Might the Swedes somehow have diluted Mundell’s contribution?  Or turned a blind eye to it altogether? Marcus Fleming, IMF deputy research director, who shared credit for “the Mundell-Fleming model,” died in 1976; Harry Johnson in 1977; Robert Triffin in 1993.  Dornbusch undertook to the epochal transition to the open-economy world would not be overlooked. With Obsfeld, and Guillermo Calvo, of Columbia University, he organized a 1997 Festschrift conference (published as Money, Capital, Mobility, and Trade); and a campaign among those who had been invited to submit nominations

It worked. Mundell was recognized and went on to twenty years of enhanced celebrity, generating ample material for the later chapters of that future biography.
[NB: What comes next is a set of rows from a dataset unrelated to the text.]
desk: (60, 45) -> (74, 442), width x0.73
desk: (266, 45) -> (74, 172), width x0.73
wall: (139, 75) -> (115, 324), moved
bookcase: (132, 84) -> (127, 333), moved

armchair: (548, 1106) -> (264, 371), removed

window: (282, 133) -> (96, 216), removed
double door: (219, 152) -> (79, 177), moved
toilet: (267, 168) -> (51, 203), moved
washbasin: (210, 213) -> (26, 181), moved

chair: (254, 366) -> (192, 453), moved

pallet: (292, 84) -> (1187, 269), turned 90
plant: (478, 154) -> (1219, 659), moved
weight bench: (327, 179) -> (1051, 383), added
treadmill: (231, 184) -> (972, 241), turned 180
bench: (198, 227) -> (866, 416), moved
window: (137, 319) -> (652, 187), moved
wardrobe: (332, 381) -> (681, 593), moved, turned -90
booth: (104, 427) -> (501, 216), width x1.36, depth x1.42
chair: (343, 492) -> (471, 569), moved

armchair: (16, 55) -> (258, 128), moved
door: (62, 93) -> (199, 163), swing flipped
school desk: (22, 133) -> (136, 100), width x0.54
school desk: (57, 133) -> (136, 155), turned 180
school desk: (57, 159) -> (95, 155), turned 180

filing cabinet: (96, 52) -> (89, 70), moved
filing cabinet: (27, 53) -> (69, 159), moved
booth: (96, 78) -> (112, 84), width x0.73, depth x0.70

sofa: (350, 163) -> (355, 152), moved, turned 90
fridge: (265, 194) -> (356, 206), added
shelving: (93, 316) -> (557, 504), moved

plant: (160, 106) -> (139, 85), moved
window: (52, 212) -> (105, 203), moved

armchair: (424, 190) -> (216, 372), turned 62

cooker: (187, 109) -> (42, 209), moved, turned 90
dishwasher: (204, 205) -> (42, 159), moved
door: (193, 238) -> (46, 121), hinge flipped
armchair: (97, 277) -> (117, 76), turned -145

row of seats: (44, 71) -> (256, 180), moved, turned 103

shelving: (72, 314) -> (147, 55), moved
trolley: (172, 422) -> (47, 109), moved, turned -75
Dornbusch died of cancer, in 2002, at 60, after a courageous struggle. Interesting as was his life, significant as were his contributions to international economics (his work on exchange rate “overshooting,” as well as that of his student Pentti Kouri, was mentioned in the background information that accompanied Mundell’s prize), he is unlikely to get a biography of his own. He was, however, one of the best-loved economists of his generation. And the story of his service to economics is a reminder of how the profession works.